Behind the Scenes, Video

Touching the Snake

I am lucky. I get paid to "be creative." At least, a good part of my job is centered on this kind of behavior. But that does not mean it is easy. Or fun. Or always successful.

I have been open with a good number of my friends about the creative blocks I have, so I am comfortable speaking a little about them here. First and foremost, since 2009, I have suffered from graphophobia - an intermittent but absolutely crippling fear of writing. When it has a grip on me, it is more than just a "writers block." It is a complete and total inability to write: handwriting, emails, anything.

As a result, I have had to totally reconstruct and restructure my creative life. It was in part my graphophobia that took me out of academia - if you can't write, it's hard to be a scholar. At the time, it was my dark secret. Nobody but my wife knew. But i would sit in my office, staring at a computer screen, day after day, in raw and growing terror. Why isn't this working?

A dark secret will gnaw at you, and it gnawed at me. One of the best steps I ever took was finally starting to admit the problem, to talk about it, to out myself. Being honest about the struggle and the times of sheer impossibility have helped me realize that I have a group of supporters and champions around me - and that has been fantastic for my creative life.

Working and struggling with the graphophobia has also opened new avenues of creativity for me. I came to realize that my inability to write did not cause the world to stop turning. If I could not complete a project on time, or at all, there were other doors that opened. That does not mean that folks were always cool about my blowing a deadline - but even when they were not, something good often came of the exchange.

The other piece of this was that giving myself the option of other outlets led to radio. At the time, the desperate rationale was "I can't write, but I can still talk." So I began interviewing colleagues, friends, and fellow scholars. This desperate gambit was a risk, and did not necessarily create a line of scholarship that would lead to tenure. But in its own way it led me to Chicago, and the work I am doing now.

So there are good days and there are bad days. Obviously, any day that I can sit and write a blog post like this is a very good day. They are happening with more regularity, I am happy to say. After five years in the woods, I am seeing more light through the trees. 
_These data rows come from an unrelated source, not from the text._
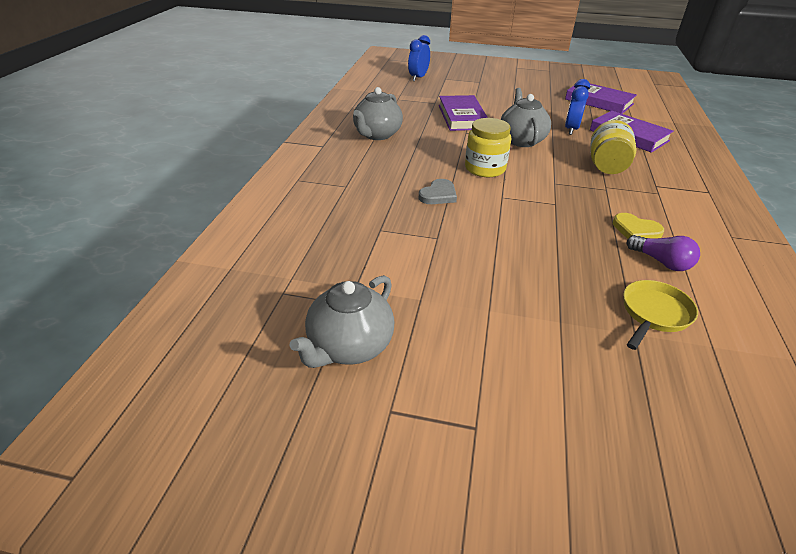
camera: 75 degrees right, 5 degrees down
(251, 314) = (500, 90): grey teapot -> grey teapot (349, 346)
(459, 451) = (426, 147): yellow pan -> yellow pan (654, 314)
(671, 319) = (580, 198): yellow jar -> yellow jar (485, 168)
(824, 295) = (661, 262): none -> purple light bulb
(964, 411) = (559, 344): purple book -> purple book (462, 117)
But there are still days - a lot of them - where there is an absolute wall. On those days, I am thankful that I am able to talk to my friends and my staff about what is going on, in addition to my family. The understanding and support of these incredible people sustain me.

Two thoughts, as I conclude:

First, a little insight from my friend Peter Ochs. He and I were catching up last fall in San Diego, and I told him some of the details about the graphophobia. Instead of acting like this was a problem, he praised the block, and (looking at the big picture - the move to Chicago, move into radio, etc) he remarked that the block seemed to be taking care of me so far.

So that's the first insight - a creative block is not necessarily a "problem" to be "solved." Instead, it might be an avenue to a different, but equally valid and worthwhile, way of being creative.

Second, is a quotation from Peter Gabriel that I read some years back. I don't have the exact wording, but the gist of it was, if someone put a gun to your head and said, "By a year from now you will create a great work of art, or I will kill you," his bet was that almost everyone could do it. They would find in themselves a way to create a great work of art.

What I love about this is not just the notion of everyone having the chops to do great work. I also love it because - if you know about Gabriel's track record - you know that he takes an insanely long time to create new work, often going four years or more between new releases.  

So, even though he's got this optimism about the creative process, he also is willing to give himself the space and the time for the brilliance to work itself out. 

Because it's not always easy for me to write like this, I hope you know how much I appreciate your taking the time to read my work. As always, thank you.